Come il Santiago Bernabeu a Madrid, anche il Camp Nou sorge in città, nel quartiere di Les Corts, una via di mezzo tra il centro e la periferia. E’ circondato da case, negozi, scuole, alberghi, ristoranti. Niente a che vedere con le cattedrali nel deserto dei sobborghi di altre città d’Europa. Prima e dopo la partita a Barcellona c’era vita. Lo stadio esteticamente non era bellissimo, un gigante in cemento armato: mastodontico, non elegante. Solo la tribuna centrale aveva la copertura, tre quarti dello stadio era scoperto. Ma sulla tribuna di fronte a quella centrale spiccava la gigantesca scritta: “Mes que un club”, in catalano significa: “più che un semplice club”. Il Barcellona in effetti è una religione, e il Camp Nou è il suo tempio.

UN IMPIANTO CHE METTE SOGGEZIONE

In questo stadio ho visto e raccontato alla radio più di venti partite. Quando alla vigilia si seguiva dal campo l’allenamento di rifinitura, lo sguardo si alzava fino all’ultima fila delle tribune: una montagna di cui quasi non si vedeva la vetta, un muro che metteva soggezione, già quando gli spalti erano deserti. Immaginate quando su quei seggiolini sedevano centomila persone. Un’arma in più per un Barcellona spesso fortissimo già di suo. Il giorno della gara a mezzora dall’inizio gli spalti erano semivuoti, poi come d’incanto in pochi minuti si riempiva senza nemmeno un posto vuoto.

LE POSTAZIONI RADIOFONICHE, QUASI IN CIELO

Le cabina riservate alle radio erano nella parte alta, anzi altissima, della tribuna centrale. Piuttosto defilate rispetto alla linea di centrocampo, spostate all’altezza dell’area di rigore a sinistra. Il campo era lontano, laggiù in basso, ma si vedeva comunque bene, c’era una bella prospettiva.
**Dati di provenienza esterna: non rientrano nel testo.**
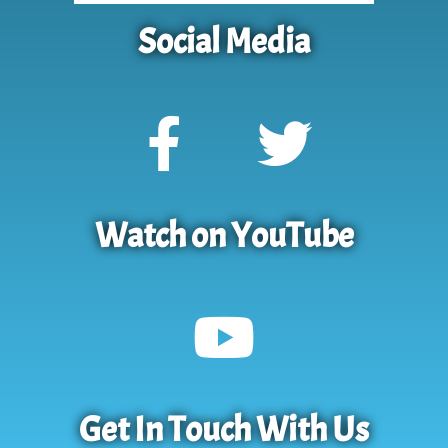
Social Media
Watch on YouTube
Get In Touch With Us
Affacciandosi dalla parte posteriore, verso l’esterno si scorgeva una bella fetta di città: dal Tibidabo (la collina che sovrasta Barcellona) fino al mare. In quello stadio ci è capitato di seguire tante volte le partite di Champions del Barcellona contro varie squadre italiane. Il protagonista assoluto di quel team da favola è stato Leo Messi: quando partiva palla al piede i centomila dello stadio ammutolivano e l’impianto vibrava di eccitazione e curiosità, ansioso di sapere cosa si sarebbe inventato il campione. E per gli avversari il silenzio era sintomo di rispettosa paura.


UNA STORIA ANCHE ITALIANA

Dal Camp Nou usciva quasi sempre con le ossa rotte. Quasi: a tredici anni di distanza conserviamo un nitido ricordo della semifinale contro l’Inter nella Champions 2010, quando i nerazzurri arrivarono in finale e poi vinsero il Triplete, nella memoria è impressa la corsa di Mourinho verso lo spicchio di stadio– in alto a destra-dove erano stipati i tifosi interisti. In questo stadio Paolo Rossi segnò una doppietta alla Polonia nella semifinale del Mondiale del 1982, anche se l’epopea mundial dell’Italia è ambientata soprattutto in un altro stadio di Barcellona: il piccolo Sarrià, che peraltro sorgeva solo a un paio di chilometri di distanza e che è stato abbattuto già anni fa (ora al suo posto c’è un parcheggio…). Qui il Milan nel 1989 ha vinto la prima Coppa dei Campioni targata Arrigo Sacchi, quando i rossoneri rifilarono quattro gol ai malcapitati dello Steaua Bucarest. Stanno abbattendo un pezzo di storia. Anche nostra.